HACE MUCHOS años tuve que vestir para el Festival de Mérida una obra de la dama de la literatura francesa Marguerite Yourcenar, Fuegos. Todavía hoy recuerdo su primera frase: “Escribo este texto para olvidarte”. No sé por qué, aquellas palabras se quedaron grabadas en mi cabeza: seguramente supe que ­antes o después las haría mías, porque la escritura sirve sencillamente para eso, para pasar a limpio y pasar página. Hoy soy yo el que escribo este texto para olvidar y olvidarte.

Sería darte demasiada importancia si hoy escribo aquí “te odio”. Es demasiado banal, estúpido, y volvería así a darte ese protagonismo que tú necesitas como se necesita el aire para respirar: no puedes vivir sin él. Ni siquiera hoy voy a darte esa pequeña satisfacción ni esa gran victoria: bastantes te regalé ya. No, no voy a escribir “te odio”, porque no es cierto. Escribo “te olvido”, porque sí lo es.

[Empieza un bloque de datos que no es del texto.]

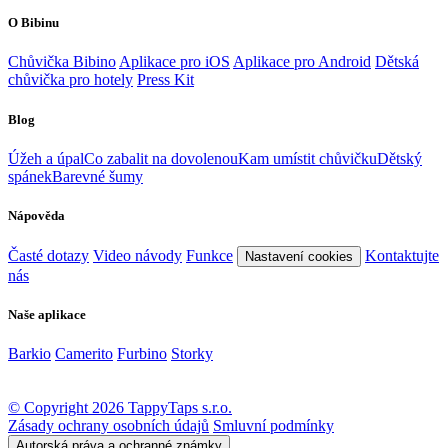
O Bibinu
Chůvička Bibino
Aplikace pro iOS
Aplikace pro Android
Dětská
chůvička pro hotely
Press Kit
Blog
Úžeh a úpal
Co zabalit na dovolenou
Kam umístit chůvičku
Dětský
spánek
Barevné šumy
Nápověda
Časté dotazy
Video návody
Funkce
Kontaktujte
Nastavení cookies
nás
Naše aplikace
Barkio
Camerito
Furbino
Storky
© Copyright 2026 TappyTaps s.r.o.
Zásady ochrany osobních údajů
Smluvní podmínky
Autorská práva a ochranné známky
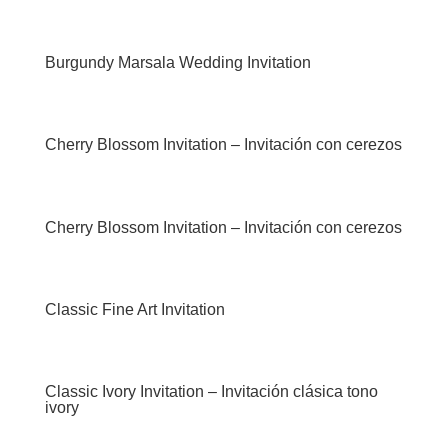
Burgundy Marsala Wedding Invitation
Cherry Blossom Invitation – Invitación con cerezos
Cherry Blossom Invitation – Invitación con cerezos
Classic Fine Art Invitation
Classic Ivory Invitation – Invitación clásica tono
ivory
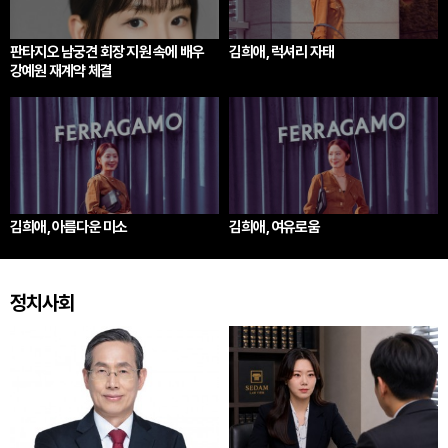
판타지오 남궁견 회장 지원 속에 배우
김희애, 럭셔리 자태
강예원 재계약 체결
김희애, 아름다운 미소
김희애, 여유로움
정치사회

Pero sí, sí es verdad que te odié. Lo hice con todas mis fuerzas porque te amé más allá de toda razón, y te odié todavía más porque ese amor sin razón me hizo odiarme a mí mismo con un sentimiento más fuerte incluso que el amor que sentía por ti. Esto sí te lo puedo reconocer: jamás me había sentido así, y te lo reconozco: no he vuelto a sentir nada parecido desde entonces. Me envolviste con tu exquisita educación, con tu don de gentes, tu elegancia, con todo eso que los de mi profesión y alrededores llaman tener estilo, o charme (encanto), o ser chic. Vulgares eufemismos que se utilizan para rellenar de significado el vacío más absoluto y el más aterrador: el de la nada. Absolutamente, nada.

Sí es verdad que te odié. Lo hice con todas mis fuerzas porque te amé más allá de toda razón, y te odié todavía más.

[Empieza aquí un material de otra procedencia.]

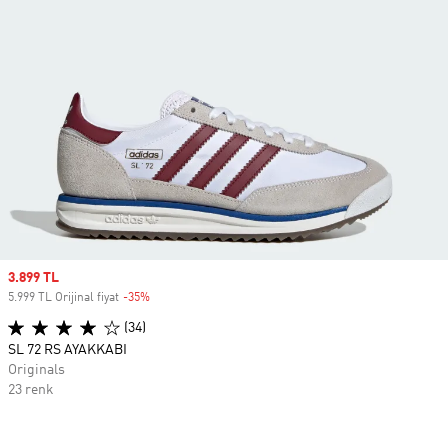
Sale price
3.899 TL
5.999 TL Orijinal fiyat
-35%
Discount
(34)
SL 72 RS AYAKKABI
Originals
23 renk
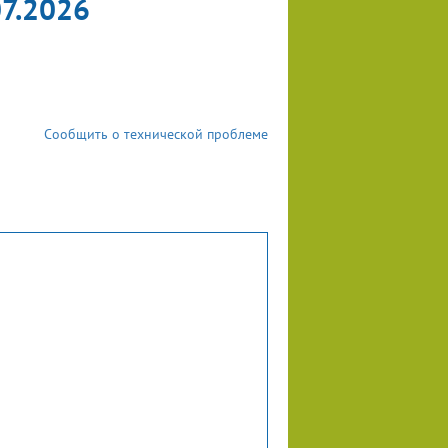
07.2026
Сообщить о технической проблеме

Un vacío tan pálido, tan gélido y tan perfecto como ese resplandor en el que se enredan las polillas seducidas por la luz que arroja el fuego de las velas: tal es su gozo que solo se dan cuenta de que se están quemando vivas cuando ya es demasiado tarde y solo son un triste chisporroteo de cenizas.

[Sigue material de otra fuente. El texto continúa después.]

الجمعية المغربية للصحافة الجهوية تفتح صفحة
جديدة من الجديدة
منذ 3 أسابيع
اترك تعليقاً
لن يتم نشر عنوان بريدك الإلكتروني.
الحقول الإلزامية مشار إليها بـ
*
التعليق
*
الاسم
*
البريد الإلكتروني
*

De las mías apenas tengo recuerdos: silencio, oscuridad, el vacío cómplice de tus amistades, los teléfonos que dejaron de sonar, las cenas a las que no acudí, las invitaciones que rechacé, las murmuraciones que se transformaron en leyendas tan grotescas que ni me molesté en desmentir. Pero también nació en mí una sensación extraña, incómoda. Algo que al principio me dio vergüenza reconocer: volver a ser dueño de uno mismo, volver a ser libre y no depender de tu opinión, de tu aprobación, de tus horarios, de tus exigencias. No estar pendiente del teléfono, de tus correos electrónicos, de tus llamadas, de tus idas y venidas, de tus traiciones y silencios, de mis perdones y de mis arrepentimientos. No estar pendiente de hacer el ridículo reflejándome en un espejo, el tuyo, que solo me devolvía la peor imagen de mí mismo.

Tardé tiempo en admitir que te amé mucho menos de lo que tú pudiste llegar a imaginar, pero mucho más de lo que yo pude llegar a reconocer. Como la letra de aquel bolero, es verdad que dejaste muchas luces encendidas, y cuánto tiempo y esfuerzo me ha costado apagarlas: iluminaron algo que hoy sé que jamás existió.

Hoy, acabo este texto para olvidarte. Definitiva­mente.